My blessed life??? The only reason I can find now to say that I still have a blessed life is that I still have my most precious princess to lean on. Someone that I know will not forsake me and will always be by my side.
Studies have been extremely taxing and stressful. No idea how I am going to meet the deadlines and complete the assignments even. I'm not even going to worry about exams yet! Too much time and effort required. Depending on how's my job going to be like, I might wanna consider deferring for one term or taking lesser subjects which is what most of my classmates have done after the first module.

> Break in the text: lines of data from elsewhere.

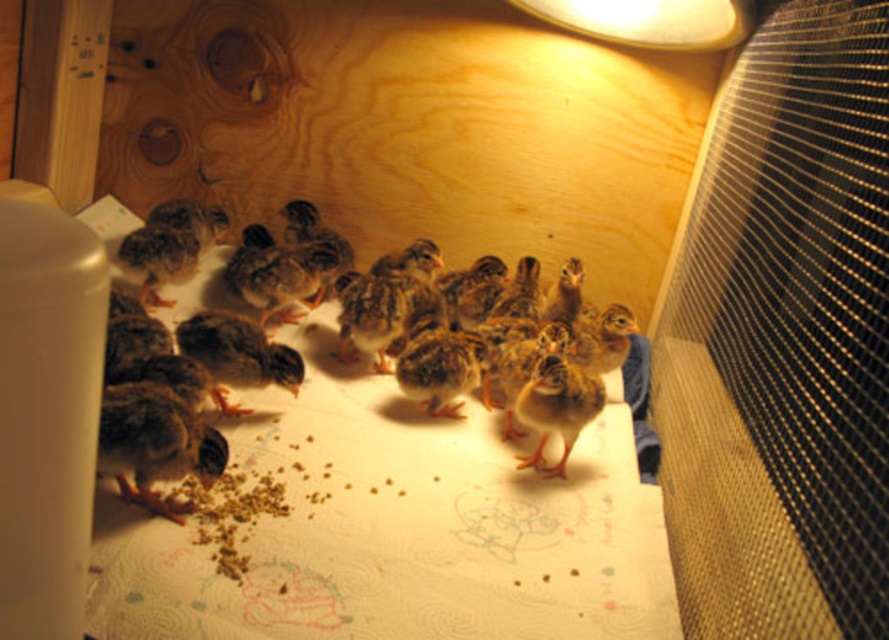
From the picture: You are a caretaker of the baby chicks in the brooder box. You need to adjust the heat lamp to ensure it is positioned correctly. The recommended distance between the heat source and the chicks should be at least 12 inches. Can you confirm if the current distance between the black mesh screen at right and the metallic silver lampshade at upper center meets this requirement?

The black mesh screen at right and metallic silver lampshade at upper center are 14.49 inches apart, which exceeds the recommended minimum distance of 12 inches. Therefore, the current distance meets the requirement.

You are a farmer checking on your baby chicks. You notice the brown speckled chicks at center and the metallic silver lampshade at upper center. Which object is closer to you?

The brown speckled chicks at center are closer to you than the metallic silver lampshade at upper center.

You are a farmer checking the brooder box for the baby chicks. You notice the black mesh screen at right and the metallic silver lampshade at upper center. Which object is located to the right of the other?

The black mesh screen at right is positioned on the right side of metallic silver lampshade at upper center, so the black mesh screen at right is to the right of the metallic silver lampshade at upper center.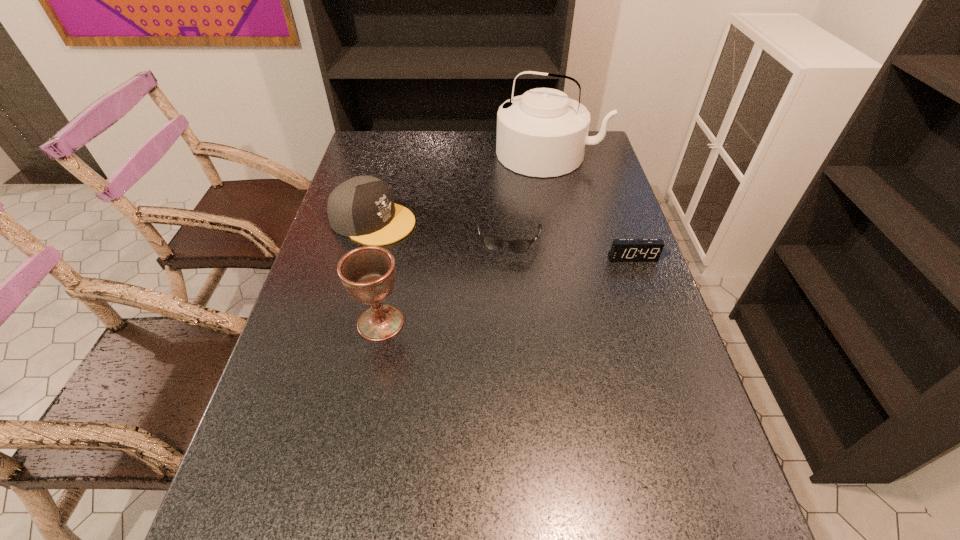
Locate an element on the screen. vacant area that lies between the kettle and the sunglasses is located at coordinates (529, 196).

The image size is (960, 540). I want to click on free space that is in between the sunglasses and the tallest object, so click(x=529, y=196).

Identify the location of unoccupied position between the tallest object and the alarm clock. The width and height of the screenshot is (960, 540). (590, 206).

Where is `free space between the farthest object and the third shortest object`? The width and height of the screenshot is (960, 540). free space between the farthest object and the third shortest object is located at coordinates click(x=461, y=187).

Locate an element on the screen. The width and height of the screenshot is (960, 540). unoccupied area between the tallest object and the nearest object is located at coordinates (465, 238).

Where is `free point between the cap and the sunglasses`? The width and height of the screenshot is (960, 540). free point between the cap and the sunglasses is located at coordinates (442, 230).

I want to click on unoccupied area between the cap and the sunglasses, so click(442, 230).

Locate an element on the screen. the third closest object relative to the alarm clock is located at coordinates (362, 208).

Identify which object is the third closest to the tallest object. Please provide its 2D coordinates. Your answer should be formatted as a tuple, i.e. [(x, y)], where the tuple contains the x and y coordinates of a point satisfying the conditions above.

[(623, 250)]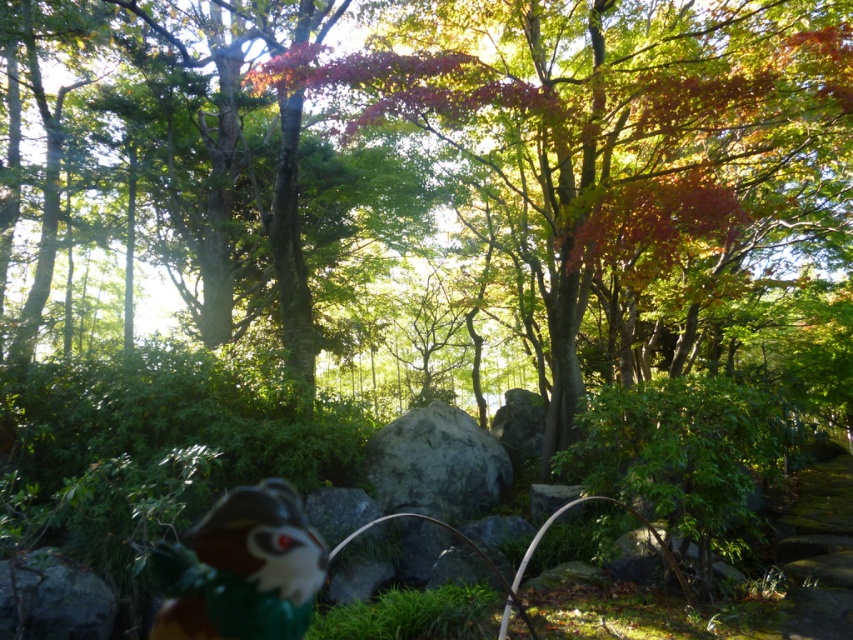
Can you confirm if green leafy tree at center is positioned below brown matte plush toy at lower left?

Actually, green leafy tree at center is above brown matte plush toy at lower left.

Does green leafy tree at center have a greater height compared to brown matte plush toy at lower left?

Correct, green leafy tree at center is much taller as brown matte plush toy at lower left.

Between point (799, 241) and point (195, 532), which one is positioned in front?

Positioned in front is point (195, 532).

Where is `green leafy tree at center`? This screenshot has width=853, height=640. green leafy tree at center is located at coordinates (634, 173).

This screenshot has height=640, width=853. Identify the location of brown matte plush toy at lower left. (241, 570).

Does point (189, 604) come closer to viewer compared to point (403, 492)?

Yes, it is in front of point (403, 492).

The image size is (853, 640). What are the coordinates of `brown matte plush toy at lower left` in the screenshot? It's located at (241, 570).

Is green leafy tree at center below gray rough rock at center?

Actually, green leafy tree at center is above gray rough rock at center.

Is green leafy tree at center taller than gray rough rock at center?

Yes, green leafy tree at center is taller than gray rough rock at center.

Which is in front, point (708, 22) or point (451, 500)?

Point (451, 500)

The image size is (853, 640). Identify the location of green leafy tree at center. (634, 173).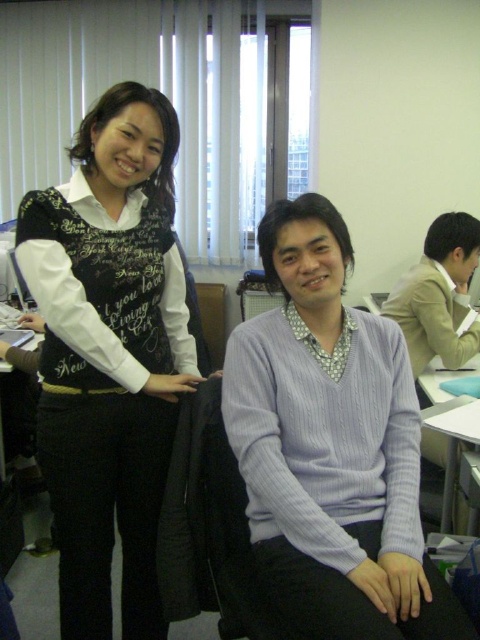
How far apart are purple ribbed sweater at center and light brown wool sweater at center?

purple ribbed sweater at center is 37.55 inches away from light brown wool sweater at center.

Is purple ribbed sweater at center closer to the viewer compared to light brown wool sweater at center?

That is True.

Between point (338, 525) and point (423, 273), which one is positioned in front?

Point (338, 525)

The image size is (480, 640). In order to click on purple ribbed sweater at center in this screenshot , I will do `click(331, 445)`.

Does point (120, 515) come behind point (380, 387)?

Yes, it is behind point (380, 387).

Is black matte vest at left below purple ribbed sweater at center?

Incorrect, black matte vest at left is not positioned below purple ribbed sweater at center.

Image resolution: width=480 pixels, height=640 pixels. I want to click on black matte vest at left, so coord(109,353).

Identify the location of black matte vest at left. This screenshot has width=480, height=640. (109, 353).

Is black matte vest at left to the right of light brown wool sweater at center from the viewer's perspective?

In fact, black matte vest at left is to the left of light brown wool sweater at center.

What are the coordinates of `black matte vest at left` in the screenshot? It's located at (109, 353).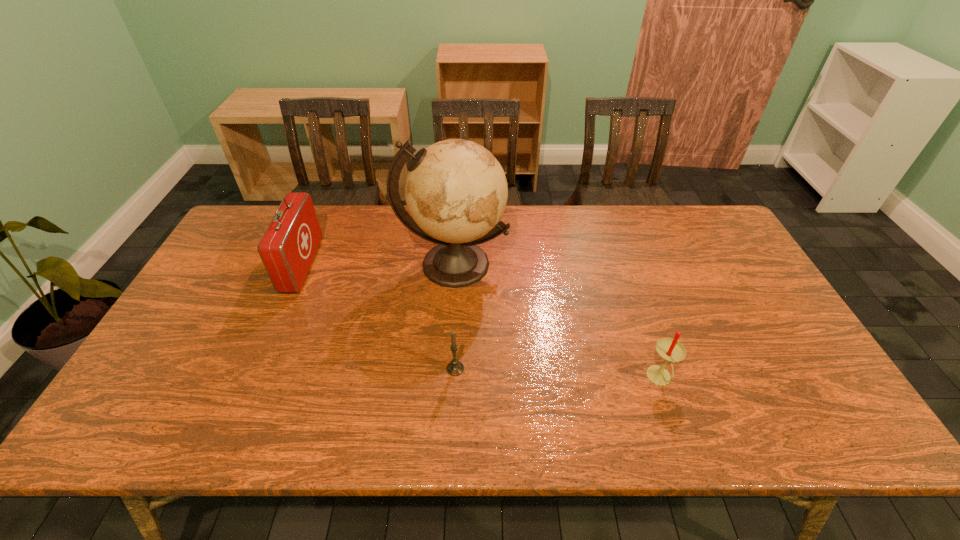
Where is `the tallest object`? The width and height of the screenshot is (960, 540). the tallest object is located at coordinates (456, 191).

Image resolution: width=960 pixels, height=540 pixels. I want to click on the first-aid kit, so click(287, 249).

Identify the location of the second tallest object. This screenshot has height=540, width=960. (287, 249).

The height and width of the screenshot is (540, 960). I want to click on the rightmost object, so (670, 350).

I want to click on the taller candle, so click(x=670, y=350).

Image resolution: width=960 pixels, height=540 pixels. Find the location of `the left candle`. the left candle is located at coordinates (455, 367).

The height and width of the screenshot is (540, 960). I want to click on the shortest object, so click(x=455, y=367).

This screenshot has height=540, width=960. I want to click on vacant area located 0.130m on the front-facing side of the tallest object, so click(x=449, y=333).

This screenshot has height=540, width=960. In order to click on free space located 0.090m on the side of the first-aid kit with the first aid cross symbol in this screenshot , I will do `click(343, 266)`.

This screenshot has height=540, width=960. I want to click on vacant area situated 0.080m on the back of the right candle, so click(646, 339).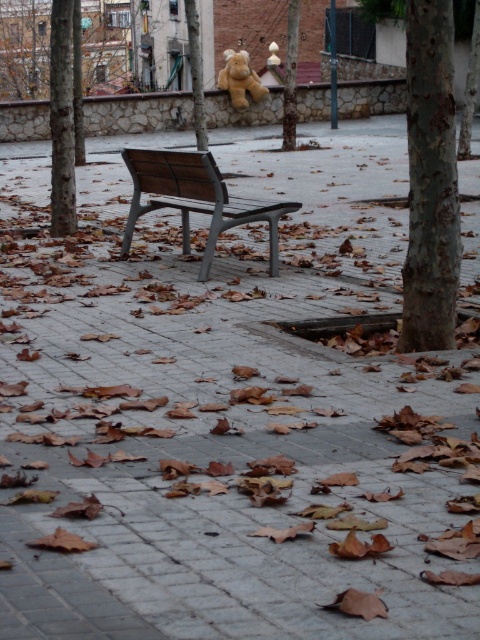
Based on the photo, can you confirm if smooth brown tree trunk at left is positioned above soft plush bear at upper center?

Actually, smooth brown tree trunk at left is below soft plush bear at upper center.

Which is more to the right, smooth brown tree trunk at left or soft plush bear at upper center?

Positioned to the right is soft plush bear at upper center.

Between point (72, 1) and point (248, 72), which one is positioned in front?

Positioned in front is point (72, 1).

In order to click on smooth brown tree trunk at left in this screenshot , I will do `click(61, 120)`.

Can you confirm if rough bark tree at right is smaller than wooden bench at center?

Yes, rough bark tree at right is smaller than wooden bench at center.

Identify the location of rough bark tree at right. The width and height of the screenshot is (480, 640). (431, 180).

Which is in front, point (430, 262) or point (276, 211)?

Point (430, 262)

Find the location of a particular element. The image size is (480, 640). rough bark tree at right is located at coordinates (431, 180).

Is wooden bench at center closer to camera compared to smooth brown tree trunk at left?

Yes, wooden bench at center is in front of smooth brown tree trunk at left.

Which of these two, wooden bench at center or smooth brown tree trunk at left, stands taller?

wooden bench at center

Is point (273, 253) closer to viewer compared to point (69, 17)?

Yes.

The image size is (480, 640). I want to click on wooden bench at center, so click(x=195, y=198).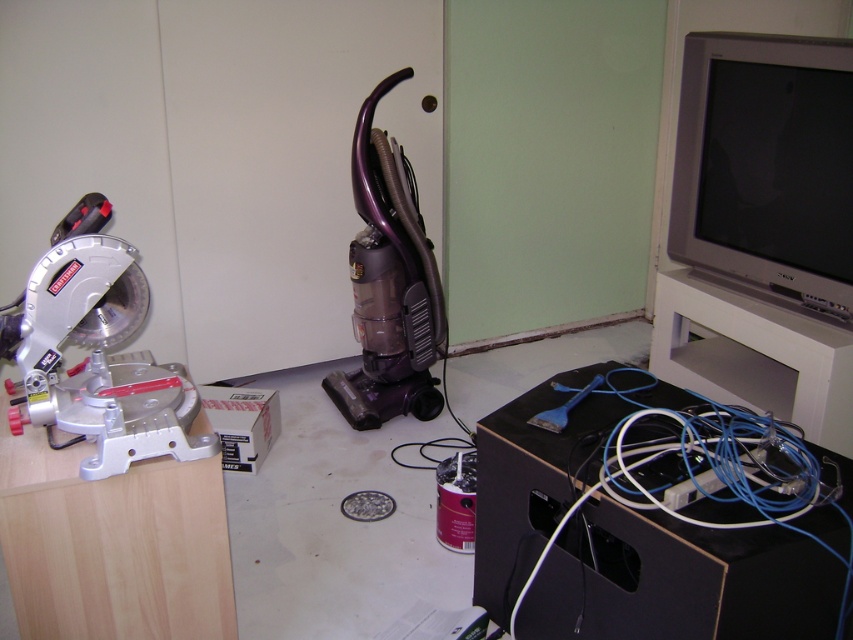
Question: Which object is closer to the camera taking this photo?

Choices:
 (A) purple plastic vacuum cleaner at center
 (B) silver metallic miter saw at left

Answer: (B)

Question: Which of the following is the farthest from the observer?

Choices:
 (A) (142, 429)
 (B) (558, 420)
 (C) (697, 420)

Answer: (B)

Question: Can you confirm if blue cable at lower right is bigger than blue rubber spatula at center?

Choices:
 (A) no
 (B) yes

Answer: (B)

Question: Is silver metallic miter saw at left above blue rubber spatula at center?

Choices:
 (A) yes
 (B) no

Answer: (A)

Question: Estimate the real-world distances between objects in this image. Which object is closer to the blue rubber spatula at center?

Choices:
 (A) purple plastic vacuum cleaner at center
 (B) blue cable at lower right
 (C) silver metallic miter saw at left

Answer: (B)

Question: Where is blue cable at lower right located in relation to purple plastic vacuum cleaner at center in the image?

Choices:
 (A) left
 (B) right

Answer: (B)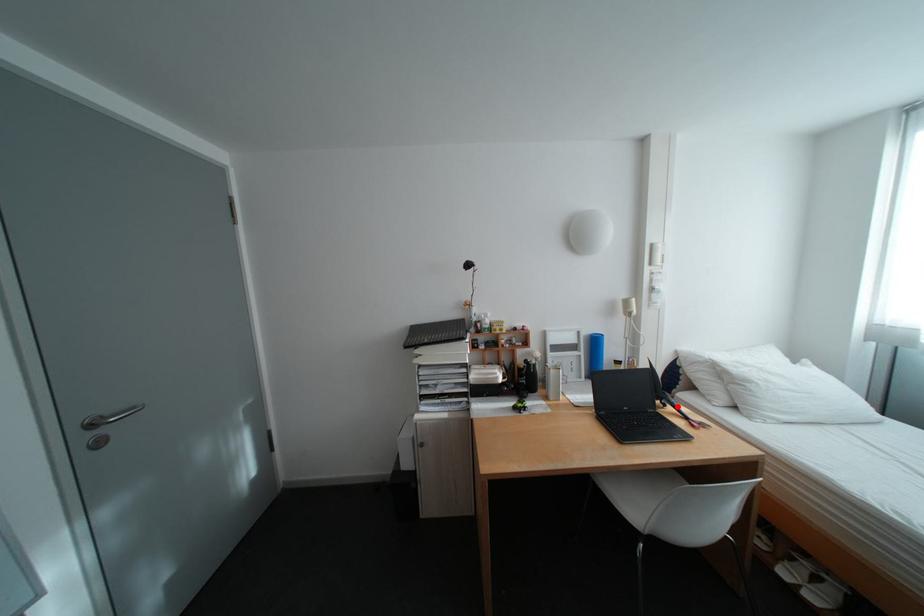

My job has taken a different turn now. Apparently the feeling of threathen, betrayal and especially the feeling of being taken advantage of sips in. Its not about the extra work load or frustrations that I face at work anymore. Its a matter of principle. I don't want to elaborate here but I feel that I am paid to do a job and I will. I don't need to be threathened to do my job and I deserve to be paid for the job I've done. Simple as that! I couldn't take it and confronted my boss. I was extremely disturb and even after explaining what seems to be a misunderstanding, I still don't feel good. Looks like its back to the job hunting again. Perhaps I am more sensitive than most people. Maybe the explanation given was to pacify me after hearing that I was so disturbed by the matter since he knows that he can't afford to lose me now. I always believe that 'come in good faith and leave in good faith'. I have so much pride that I just wanna tender my resignation tomorrow and fuck the job! I don't believe that I cannot get a job within my notice period. At the most lower my expectations and get a low stress job and concentrate on my studies for now. I hate it when people or circumstances put me in no choice situation. I have too much pride for that!